I went to Morocco in January. An unlikely time to visit, but perfect if you want to avoid the heat and crowds—which I did and I'm sure you do, too. I visited seven cities (Tangier, Marrakech, Rabat, Meknes, Fes, Taza, and Casablanca) in just over two weeks and, though that's a lot to cover, I enjoyed it because it allowed me to get a feel for Moroccan culture. Not to mention, it gave me an understanding of the country's rich history and introduced me Morocco's diverse landscapes.
Chances are, if you're planning a trip to Morocco, people will tell you to spend a majority of your time between Marrakech and Casablanca. But I disagree: I'd rec spending a couple of days in the former and skipping the latter.
Instead? Instead, I'd suggest (er, insist) you spend some time wandering off the beaten path. Even if that path takes you to Fes or Meknes (which are also popular destinations for tourists). There are amazing experiences if you put down your typical travel guide and instead, take cues from the locals, because, after all, locals know best.
MARRAKECH: RIAD MONCEAU'S COOKING ACADEMY
If your heart is set on spending some time in Marrakech, you should devote an afternoon to learning how to make traditional Moroccan pastry at Riad Monceau's Cooking Academy. Chef Richa does not speak English, but our small group had no real issues with the language barrier. Even better? When she found out I had a dairy allergy, she nixed the butter and used sunflower oil, instead. After we finished the course, we were taken to a private room to enjoy the fruits of our labor and were taught how to make traditional Moroccan whiskey (which you may not want to drink after you see how much sugar they actually put in that stuff).
MEKNES: ROMAN RUINS
If you visit Meknes, surely your travel guide will suggest you visit Bab Mansour, the Royal Stables, and the Mausoleum of Moulay Ismail. And you should. But you should also catch a taxi out to Volubilis (Roman Ruins) and Moulay Idriss (the holiest city in Morocco) and spend the afternoon exploring both. When you return, try to navigate the convoluted medina pathways to Khoban, the restaurant responsible for serving the best tajine I ate while traveling through Morocco.
FES: MERENID TOMBS
Fes is pretty spectacular. Although there are a number of guided tours that will take you through the famed medina, I recommend going on your own and exploring the intricate mosaics that are scattered throughout the old city. Just before sundown, you should take a hike to the top of the Merenid Tombs, where the most stunning view of the city awaits. At sunset you'll be treated to the sound of a few hundred minarets broadcasting the call to prayer, which was easily one of the most moving and memorable experiences of my trip.
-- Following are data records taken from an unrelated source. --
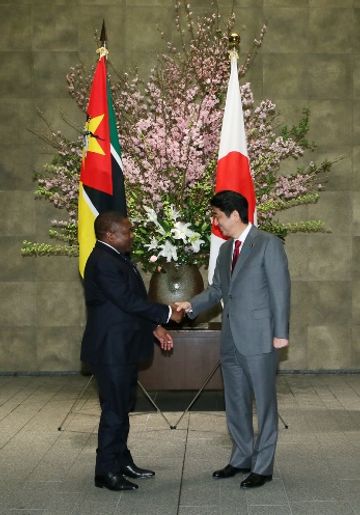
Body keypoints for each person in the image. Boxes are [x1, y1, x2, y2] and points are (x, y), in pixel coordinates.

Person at [176, 190, 290, 489]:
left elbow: (280, 291)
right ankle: (241, 458)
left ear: (235, 215)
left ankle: (263, 466)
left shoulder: (268, 244)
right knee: (235, 402)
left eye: (217, 216)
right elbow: (216, 290)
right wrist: (191, 305)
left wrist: (280, 334)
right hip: (230, 340)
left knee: (264, 404)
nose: (216, 222)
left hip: (261, 339)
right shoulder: (226, 250)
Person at [81, 211, 183, 491]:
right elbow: (126, 301)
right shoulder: (103, 261)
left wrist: (155, 327)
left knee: (122, 407)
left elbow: (133, 301)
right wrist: (166, 313)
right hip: (110, 350)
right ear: (109, 235)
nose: (131, 236)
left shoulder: (116, 257)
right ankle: (106, 471)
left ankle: (122, 460)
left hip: (122, 347)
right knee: (114, 410)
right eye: (126, 232)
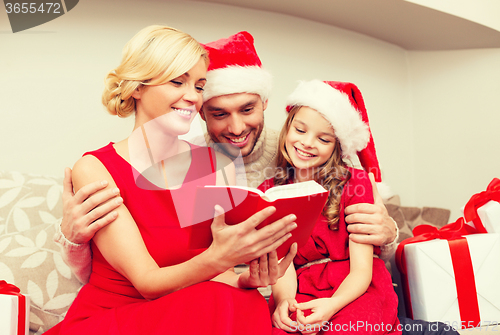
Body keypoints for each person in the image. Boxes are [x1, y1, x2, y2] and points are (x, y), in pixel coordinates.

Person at [54, 31, 398, 286]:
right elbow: (132, 270)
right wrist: (73, 239)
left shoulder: (304, 144)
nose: (236, 128)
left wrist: (388, 233)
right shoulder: (191, 155)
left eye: (247, 109)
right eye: (219, 113)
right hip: (224, 292)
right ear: (203, 114)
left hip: (305, 288)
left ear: (265, 103)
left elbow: (358, 215)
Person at [46, 25, 299, 335]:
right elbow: (148, 282)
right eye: (178, 82)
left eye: (199, 85)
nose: (192, 97)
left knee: (246, 302)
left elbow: (217, 277)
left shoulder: (217, 166)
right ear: (137, 87)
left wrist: (246, 280)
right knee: (213, 301)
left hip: (193, 310)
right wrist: (220, 257)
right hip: (118, 317)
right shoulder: (96, 168)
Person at [264, 80, 400, 335]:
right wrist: (285, 301)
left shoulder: (355, 183)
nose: (307, 143)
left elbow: (362, 270)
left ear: (336, 146)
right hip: (299, 288)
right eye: (300, 130)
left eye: (323, 139)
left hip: (355, 289)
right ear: (288, 127)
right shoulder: (270, 189)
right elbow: (284, 263)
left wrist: (332, 305)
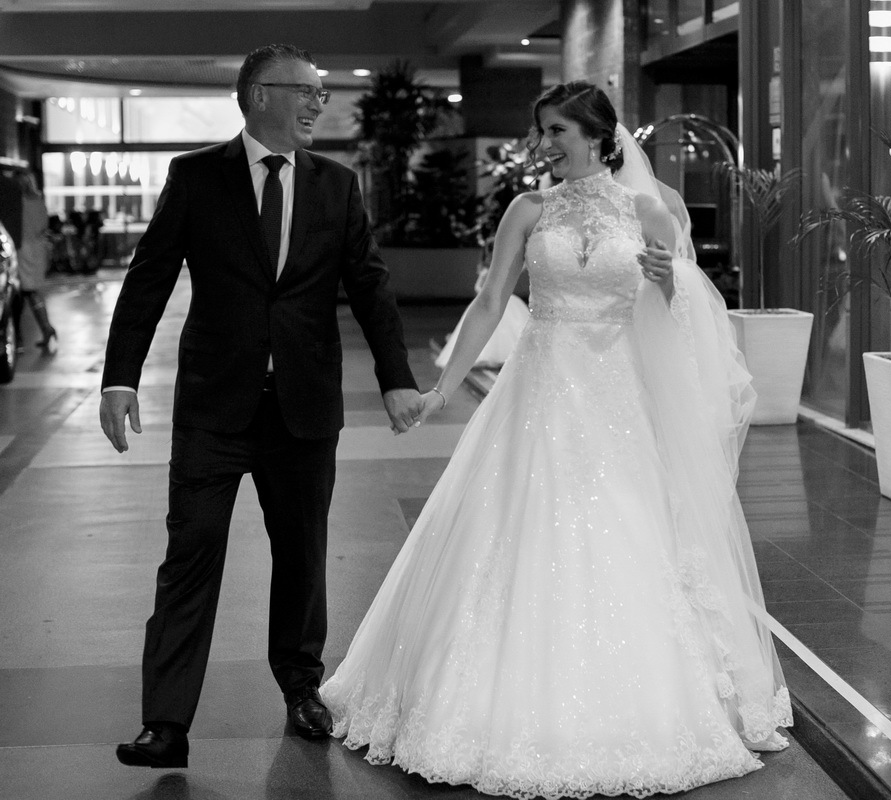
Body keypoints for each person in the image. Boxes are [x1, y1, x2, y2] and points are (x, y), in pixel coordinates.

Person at [320, 81, 791, 798]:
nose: (543, 145)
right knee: (520, 526)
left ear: (600, 136)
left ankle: (651, 704)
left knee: (629, 531)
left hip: (621, 397)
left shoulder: (651, 210)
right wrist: (442, 389)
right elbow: (489, 302)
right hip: (539, 388)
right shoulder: (527, 209)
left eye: (557, 131)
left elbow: (686, 321)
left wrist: (670, 284)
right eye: (540, 130)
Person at [99, 43, 425, 770]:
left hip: (303, 407)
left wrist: (396, 376)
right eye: (305, 90)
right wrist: (119, 378)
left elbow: (369, 285)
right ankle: (165, 723)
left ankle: (301, 688)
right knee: (190, 556)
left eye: (320, 92)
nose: (318, 103)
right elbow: (150, 278)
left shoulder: (336, 184)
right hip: (213, 406)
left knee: (303, 556)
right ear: (258, 96)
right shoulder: (196, 177)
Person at [14, 172, 58, 354]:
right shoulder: (38, 201)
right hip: (38, 249)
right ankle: (46, 329)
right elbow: (44, 226)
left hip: (23, 251)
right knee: (31, 293)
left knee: (22, 294)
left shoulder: (17, 203)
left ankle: (19, 338)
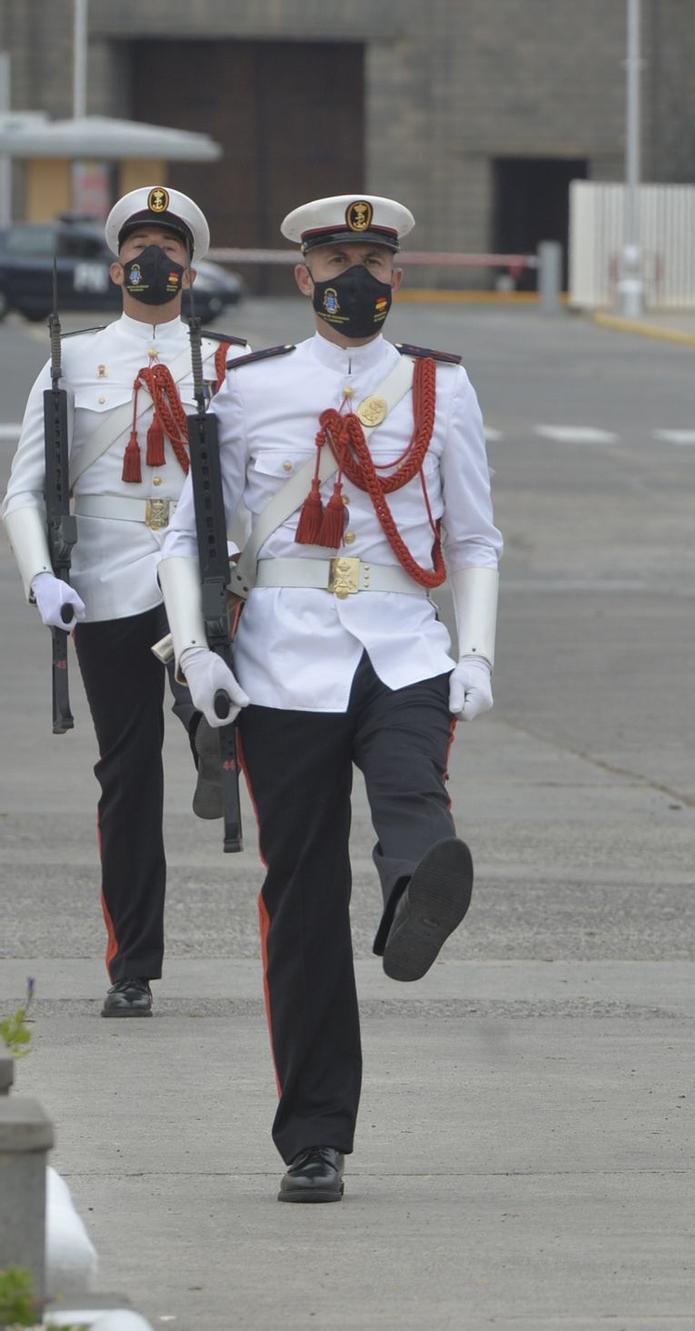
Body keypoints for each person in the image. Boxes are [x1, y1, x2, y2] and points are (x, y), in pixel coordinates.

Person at [156, 194, 501, 1203]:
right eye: (337, 259)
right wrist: (190, 650)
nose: (358, 276)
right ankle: (316, 1134)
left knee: (412, 794)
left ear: (397, 275)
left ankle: (412, 896)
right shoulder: (244, 385)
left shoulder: (442, 388)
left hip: (401, 643)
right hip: (279, 659)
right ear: (303, 276)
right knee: (301, 893)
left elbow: (474, 537)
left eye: (375, 259)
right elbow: (186, 535)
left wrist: (474, 651)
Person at [2, 185, 242, 1019]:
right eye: (140, 246)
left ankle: (213, 738)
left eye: (169, 248)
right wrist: (42, 578)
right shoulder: (69, 360)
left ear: (190, 266)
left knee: (210, 705)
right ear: (115, 267)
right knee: (127, 777)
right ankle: (132, 964)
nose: (154, 260)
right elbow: (22, 490)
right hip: (101, 586)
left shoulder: (226, 363)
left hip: (196, 579)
A drive through the Atlas Mountains is probably not high on your to-do list, but I can assure you that it is more than worth it, if only for the rugged views and to experience what life is like in the largest mountain range in Africa. Make sure your driver gives you adequate time to hike and explore one of the range's many cork forests. Keep your eyes peeled, as you may get to see someone actually harvesting the cork.
There are kasbahs peppered all over the Sahara, where indigenous tribes still live in isolation and continue their day to day life without the modern conveniences we've come to know and depend on so heavily. I was fortunate enough to visit one of these kasbahs, and recommend you get in touch with a local at any small town near the Sahara, in hopes of exploring one yourself. If you're lucky, the locals will invite you back for tea and khobz.